John Wick: Mythic Hero

The John Wick franchise is a modern classic, an instant icon, a redefinition of the action genre. The first of the three films (to date) introduces us to a man whose very name instills fear. Though in every sense human, there is a quality of the mythical about him, even down to his having successfully carried out an “impossible task” in the manner of a hero from Greek mythology and legend. This quality is enhanced when Viggo Tarasov informs his son, “John wasn’t exactly the Boogeyman. He was the one you sent to kill the fucking Boogeyman.”

This is how John Wick should be read, as a Greek myth told modern. Like many a Greek hero, John Wick must participate in a tragedy of fate and vengeance.

Of course, the world we inhabit today is vastly different to that of Oedipus and Orestes. There is never any doubt, as one reads Sophocles’ Oedipus Rex, that, despite all his efforts and wisdom, the king of Thebes will fulfil the fate predestined for him. In fact, as the play opens, he has already done so – having already murdered his father and married his mother. That fate is inescapable was simply accepted by the Greeks in Sophocles’ audience so the playwright makes Oedipus’ dawning realisation of the truth of his actions the focus of the play.
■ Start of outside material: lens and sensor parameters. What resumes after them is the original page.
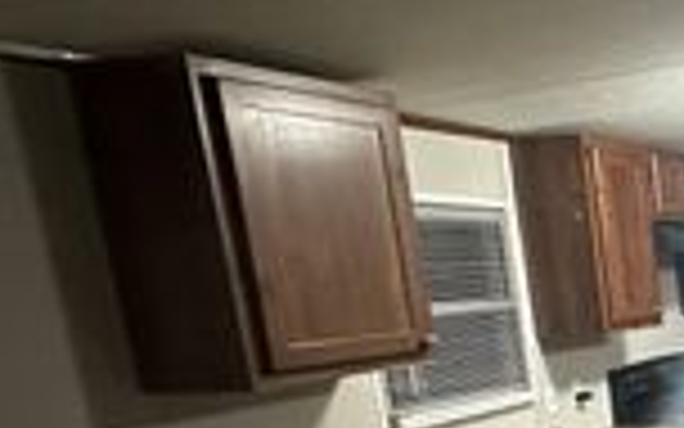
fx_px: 969
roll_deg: +2.0
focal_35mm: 52
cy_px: 437
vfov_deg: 23.7
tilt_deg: -11.0
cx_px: 1055
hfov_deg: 26.5
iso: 1000
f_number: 2.2
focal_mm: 2.22
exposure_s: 1/40
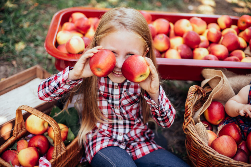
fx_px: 349
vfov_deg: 27.0
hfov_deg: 39.6
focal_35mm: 50
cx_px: 126
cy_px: 84
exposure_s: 1/500
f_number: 2
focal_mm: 50
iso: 250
Any retelling opens up possibilities of different outcomes. However unlikely, there must always be a glimmer of hope that the story will somehow avoid the tragic outcome. By opening the play after all the significant events have already occurred any such hope is made impossible; we are left with a sense of the inevitability of fate as we watch Oedipus come to terms with the consequences.

To our modern sense of individual free choice, any notion of fate is offensive. Today, we much prefer the idea of Destiny, which allows us some say in the way our lives turn out. So, why is John Wick not a tale of one man’s search for his destiny? After all, at the start of the first film, John has “got out” of his previous life and found happiness with a woman he clearly loves.

Yet, even after five years of retirement, only John himself seems convinced he is not the man he once was. When Jimmy the cop arrives at John’s door, due to complaints of noise resulting from Wick’s wiping out Viggo’s hit squad, his only question is “You, uh, working again?” Abby, the bar staff at The Continental, when John informs her he is retired, responds, “Not if you’re drinking here, you’re not.”

True, John has been out of the life long enough for Iosef Tarasov not to recognise who he is dealing with but, upon being told by his father, it is clear that he knows the Wick legend, even if it isn’t real enough for him to realise the extent of his foolhardiness at suggesting he could make right by finishing what he’d started.

What is significant about this time out is that it hasn’t, as one might expect, dulled John’s instincts and reactions. As mentioned, he takes out Viggo’s hit squad with no indication he’s actually exerting himself. If we were to see John Wick as merely human, this would be preposterous – as would the whole film, quite frankly.

If, on the other hand, we recognise that John Wick inhabits that world of mythic heroes, then, like the Ancient Greeks before us, we can acknowledge his humanity, while understanding that he is more so. Not merely human, indeed, but heroic.

John Wick’s status as mythic hero may serve to explain, to our satisfaction, how he is able to keep going despite the relentlessness of the action, how he is always ready to respond appropriately to the next threat. It also makes him subject to fate, deprived of the freedom to choose his own destiny.

When John left the life, it was not because he fell in love and chose to marry and live peacefully, however much he might believe he made his choices freely. This part of his life was fated every bit as much as the rest.

It was John’s fate to play the role of Mafia hitman, a role which provided all the preparation he could need for the real role he was predestined for. When this preparation stage was complete, fate presented him with the means to change direction, the means by which this automaton of a man could learn to feel love and care for others. Fate gave him Helen.

This period of peace and love was necessary, if John Wick the Boogeyman was to become the hero he was fated to be. For all its necessity, however, it could never last too long or John would, indeed, have begun to lose those instincts and responses so carefully moulded in his previous life. So, Helen was taken away.

But, to lose a loved one through illness leads only to grief and, possibly, despair. John certainly seems overcome with the futility of life at the beginning of the first film.

Something was needed to drive John in the direction he was always intended to go. And fate had just the right fool lined up at the right time to provide the impetus needed to put the hero on the right path. Fate gave him Iosef Tarasov.

As we well know from tales of heroes told by the Greeks, it isn’t necessarily the hero’s role to be happy – Oedipus ended up plucking out his own eyes with his mother/wife’s hair pins – only that he fulfil the task set before him. To do so does not guarantee peace and happiness – indeed, there rarely ever is a reward to be earned except immortality. Not of the undying kind enjoyed by the gods. The only form of immortality available to we humans is to be spoken of down through the ages.

John Wick, by embracing his fate, ensures his name will forever instil fear in those for whom he decides to come. John Wick is immortal. John Wick is today’s hero.